+++ Record set +++
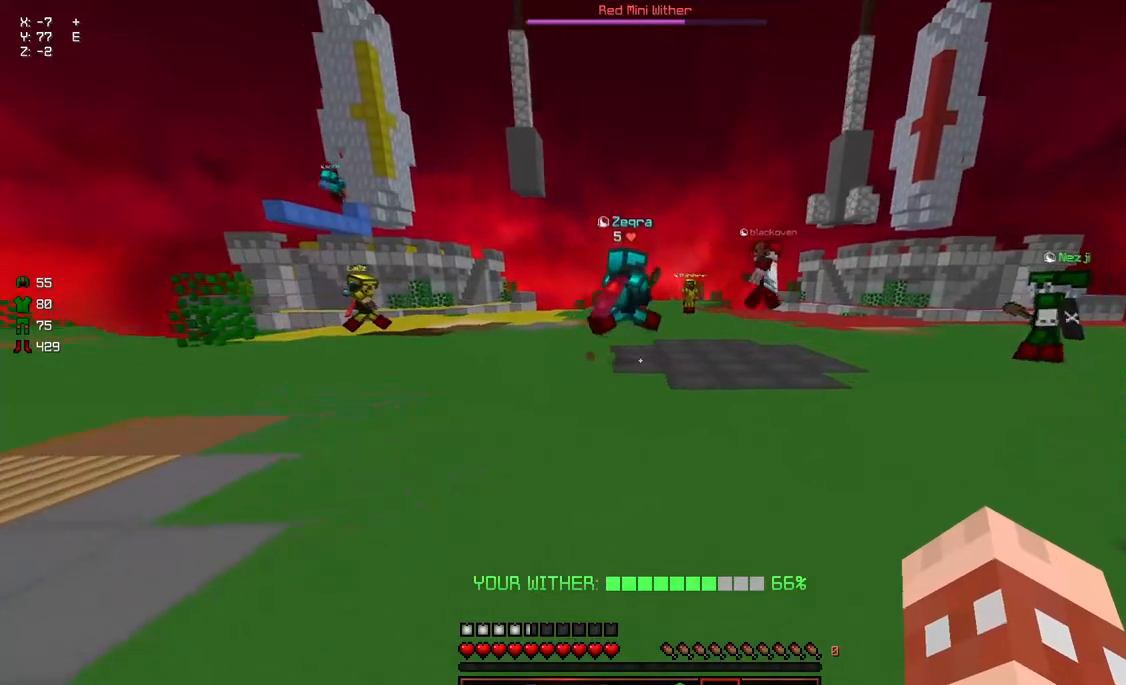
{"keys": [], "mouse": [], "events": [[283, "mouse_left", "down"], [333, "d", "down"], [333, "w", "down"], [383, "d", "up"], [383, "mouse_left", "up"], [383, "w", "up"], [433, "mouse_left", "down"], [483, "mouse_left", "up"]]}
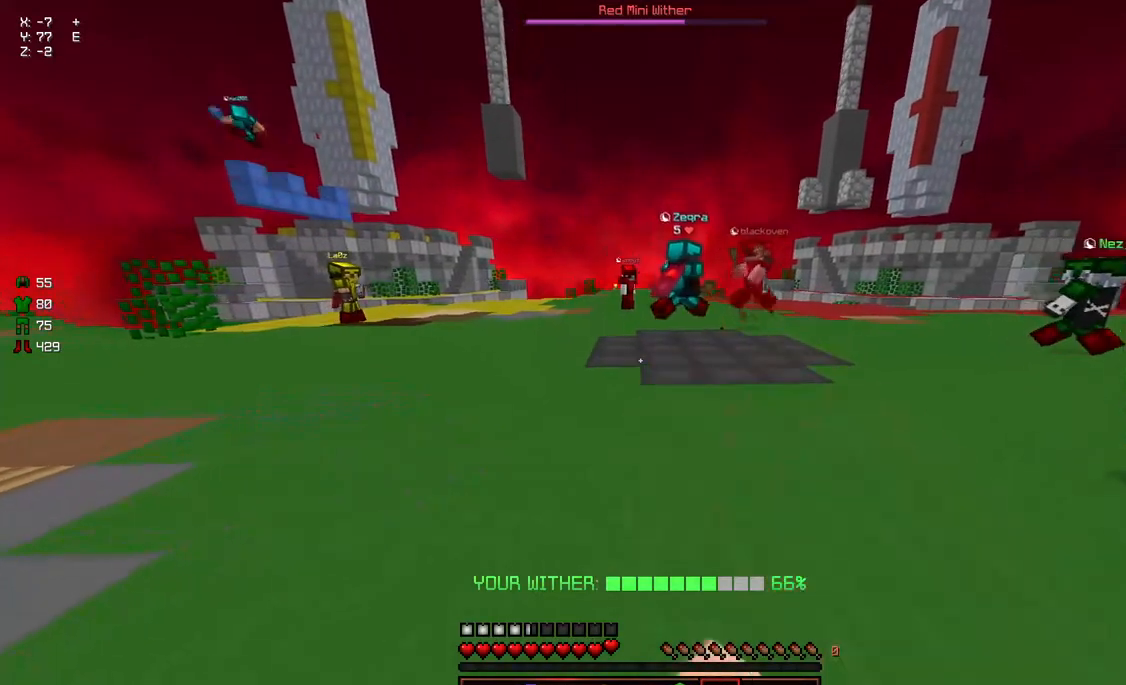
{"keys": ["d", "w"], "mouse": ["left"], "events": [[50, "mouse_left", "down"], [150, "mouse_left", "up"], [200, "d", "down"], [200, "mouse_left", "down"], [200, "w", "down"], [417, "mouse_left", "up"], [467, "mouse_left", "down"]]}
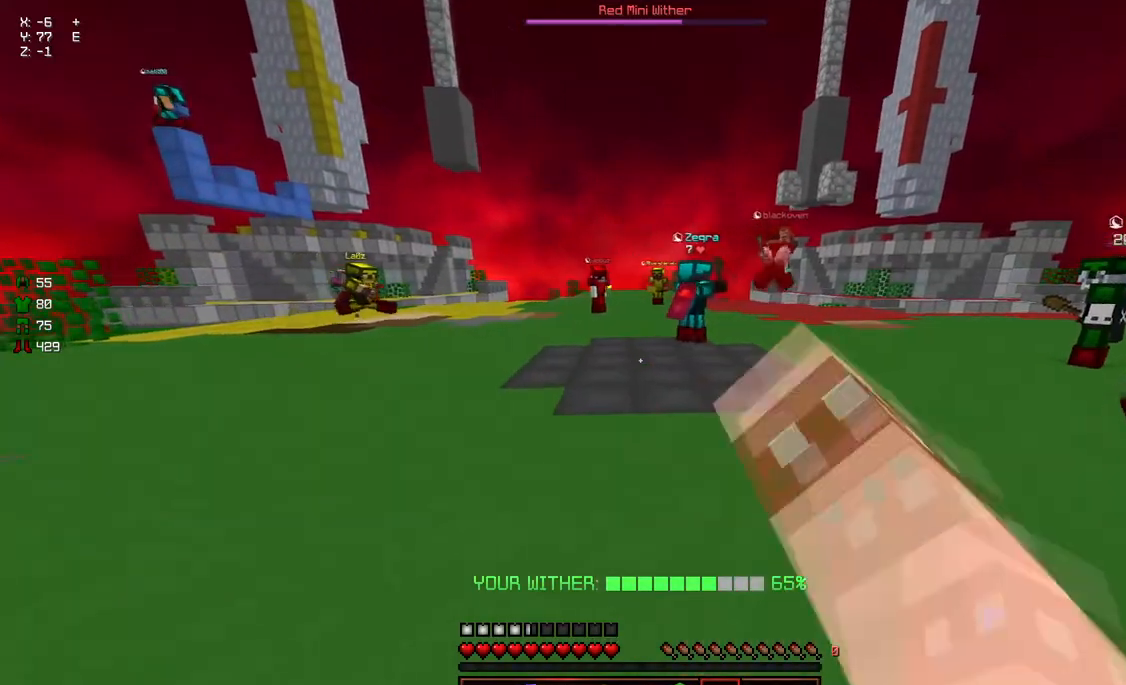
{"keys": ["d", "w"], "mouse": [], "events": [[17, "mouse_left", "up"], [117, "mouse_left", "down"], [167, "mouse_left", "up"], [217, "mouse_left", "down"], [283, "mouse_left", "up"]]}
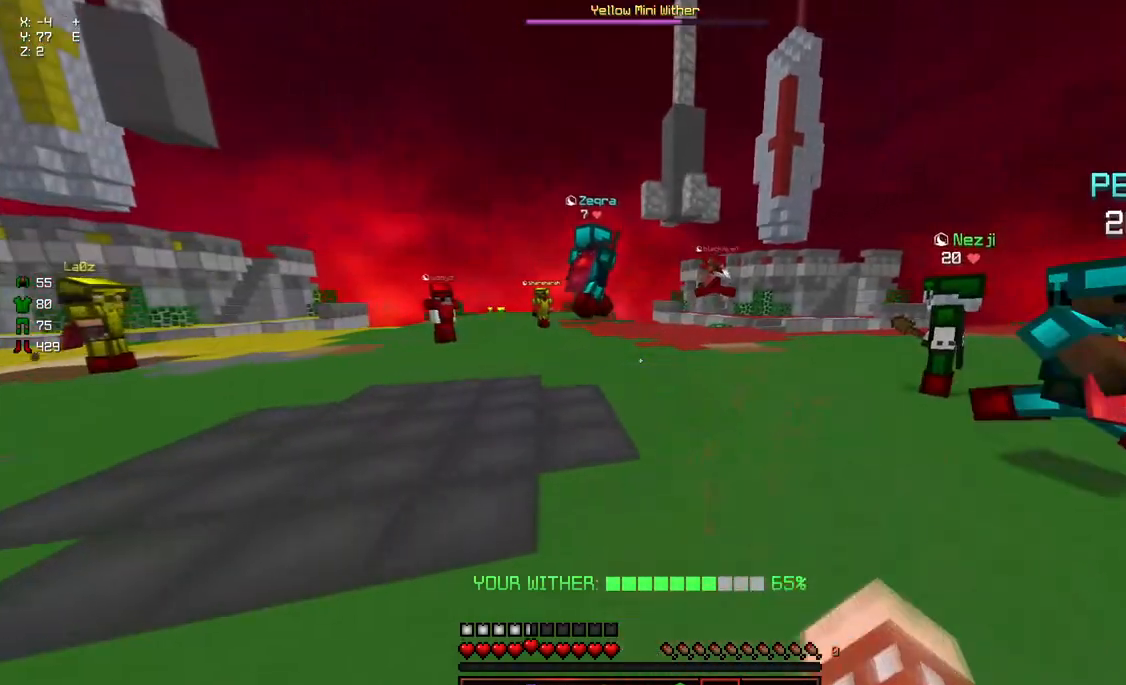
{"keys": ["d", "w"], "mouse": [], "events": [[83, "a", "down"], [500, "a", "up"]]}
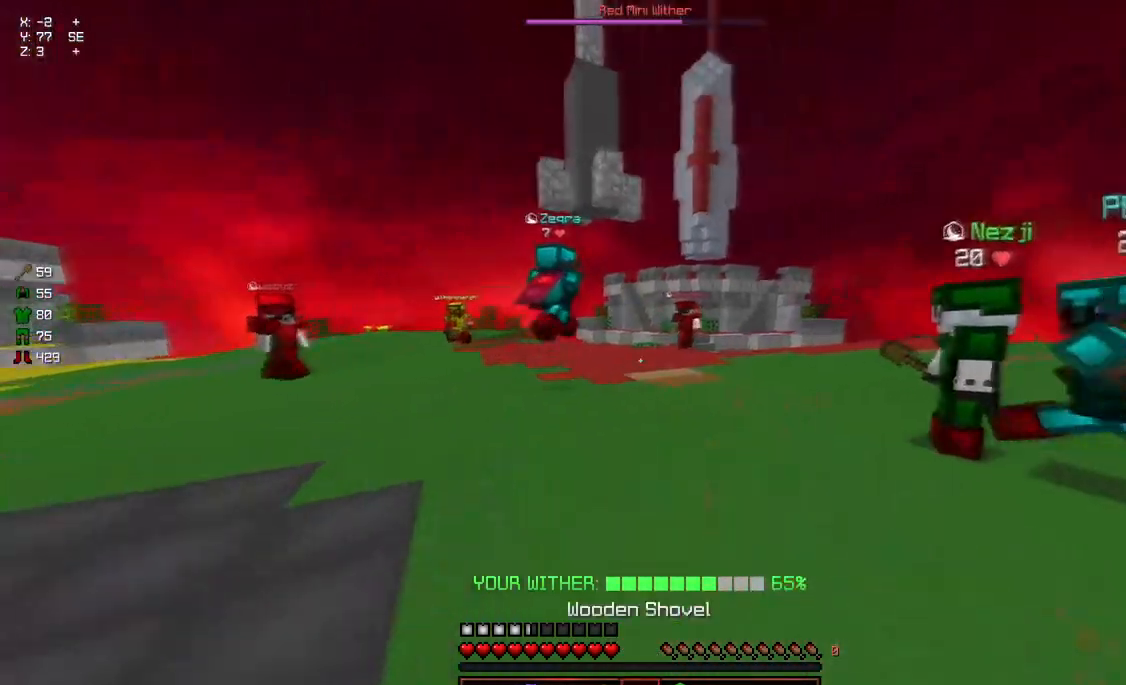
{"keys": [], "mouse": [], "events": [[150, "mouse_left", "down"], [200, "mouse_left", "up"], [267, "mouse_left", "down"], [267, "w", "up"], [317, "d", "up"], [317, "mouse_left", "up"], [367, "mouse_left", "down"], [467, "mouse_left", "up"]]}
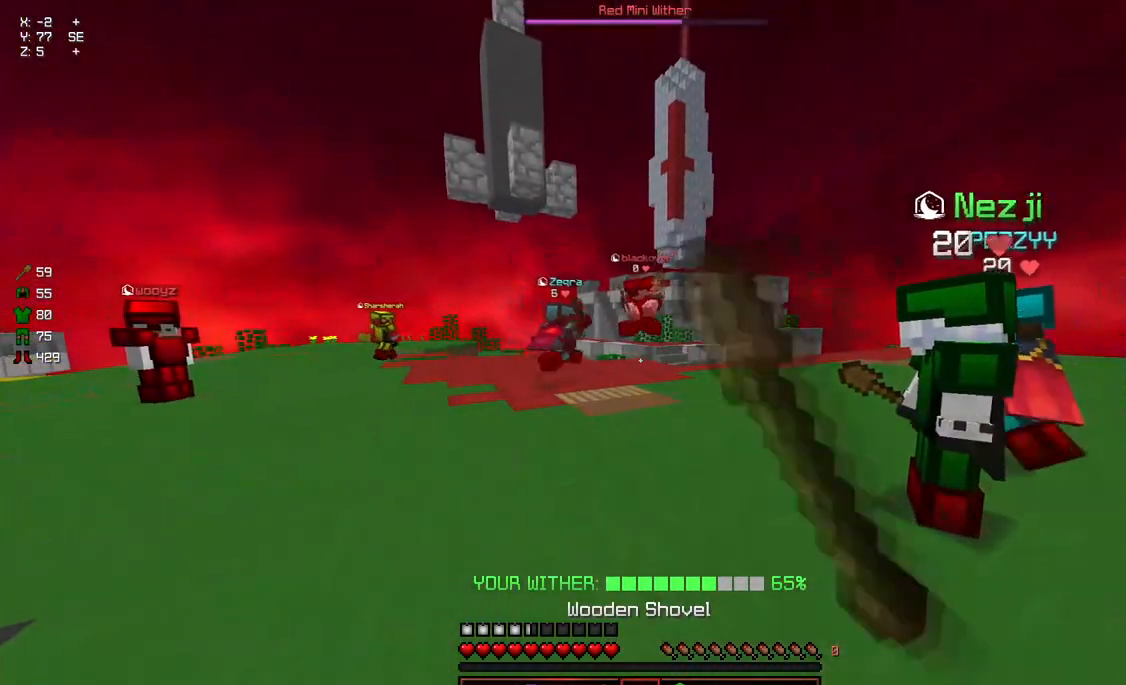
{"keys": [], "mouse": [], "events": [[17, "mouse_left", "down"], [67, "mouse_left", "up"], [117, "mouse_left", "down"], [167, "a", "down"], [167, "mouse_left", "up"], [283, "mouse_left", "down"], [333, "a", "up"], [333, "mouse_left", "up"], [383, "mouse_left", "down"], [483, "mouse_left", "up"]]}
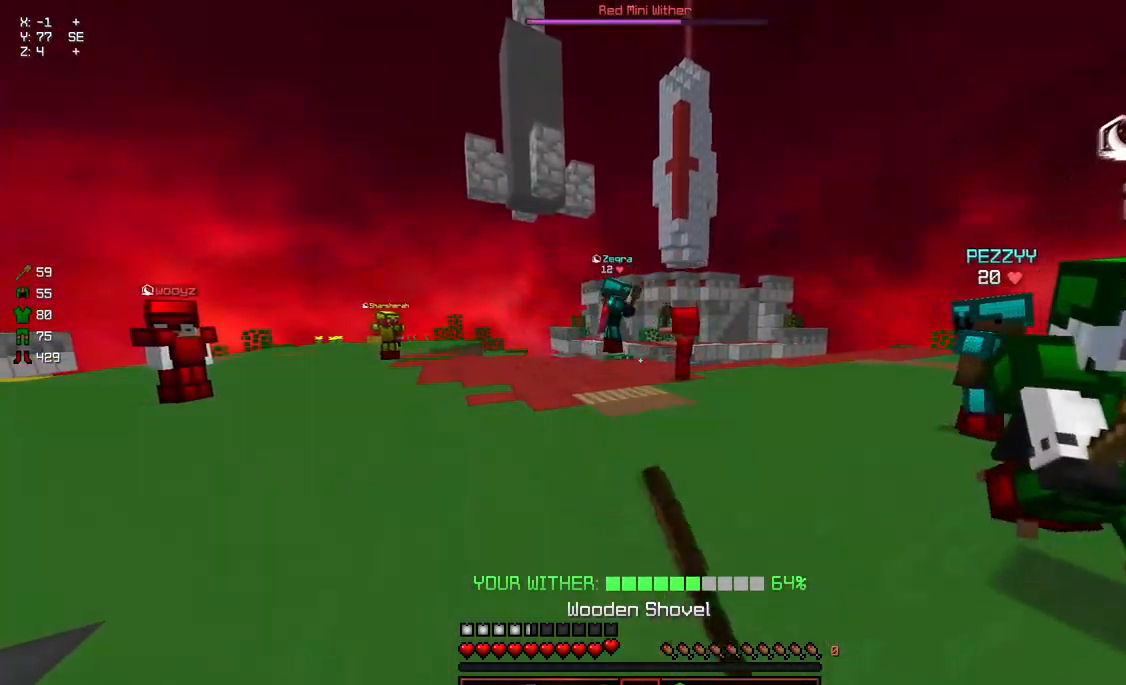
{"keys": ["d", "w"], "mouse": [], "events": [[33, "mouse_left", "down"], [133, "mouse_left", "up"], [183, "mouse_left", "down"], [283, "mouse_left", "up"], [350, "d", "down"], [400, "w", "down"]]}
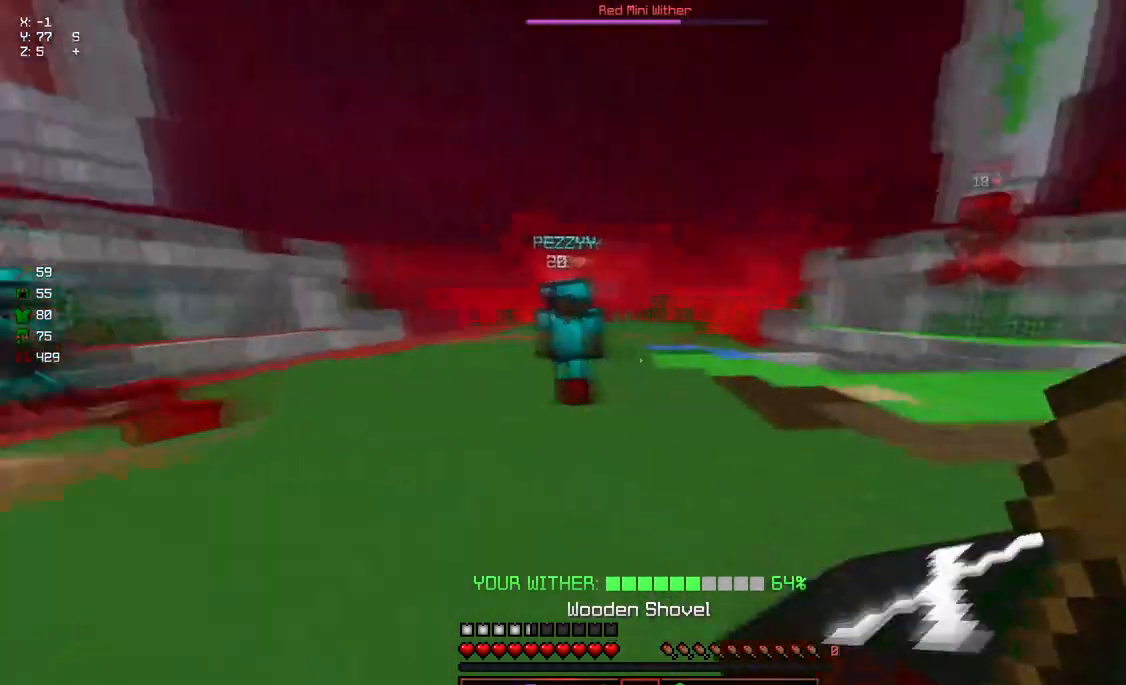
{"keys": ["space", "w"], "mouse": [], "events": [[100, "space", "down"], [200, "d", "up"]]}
+++
**Task:** Except for the pictures, give the data again word for word.

**Task result:**
{"keys": [], "mouse": [], "events": [[283, "mouse_left", "down"], [333, "d", "down"], [333, "w", "down"], [383, "d", "up"], [383, "mouse_left", "up"], [383, "w", "up"], [433, "mouse_left", "down"], [483, "mouse_left", "up"]]}
{"keys": ["d", "w"], "mouse": ["left"], "events": [[50, "mouse_left", "down"], [150, "mouse_left", "up"], [200, "d", "down"], [200, "mouse_left", "down"], [200, "w", "down"], [417, "mouse_left", "up"], [467, "mouse_left", "down"]]}
{"keys": ["d", "w"], "mouse": [], "events": [[17, "mouse_left", "up"], [117, "mouse_left", "down"], [167, "mouse_left", "up"], [217, "mouse_left", "down"], [283, "mouse_left", "up"]]}
{"keys": ["d", "w"], "mouse": [], "events": [[83, "a", "down"], [500, "a", "up"]]}
{"keys": [], "mouse": [], "events": [[150, "mouse_left", "down"], [200, "mouse_left", "up"], [267, "mouse_left", "down"], [267, "w", "up"], [317, "d", "up"], [317, "mouse_left", "up"], [367, "mouse_left", "down"], [467, "mouse_left", "up"]]}
{"keys": [], "mouse": [], "events": [[17, "mouse_left", "down"], [67, "mouse_left", "up"], [117, "mouse_left", "down"], [167, "a", "down"], [167, "mouse_left", "up"], [283, "mouse_left", "down"], [333, "a", "up"], [333, "mouse_left", "up"], [383, "mouse_left", "down"], [483, "mouse_left", "up"]]}
{"keys": ["d", "w"], "mouse": [], "events": [[33, "mouse_left", "down"], [133, "mouse_left", "up"], [183, "mouse_left", "down"], [283, "mouse_left", "up"], [350, "d", "down"], [400, "w", "down"]]}
{"keys": ["space", "w"], "mouse": [], "events": [[100, "space", "down"], [200, "d", "up"]]}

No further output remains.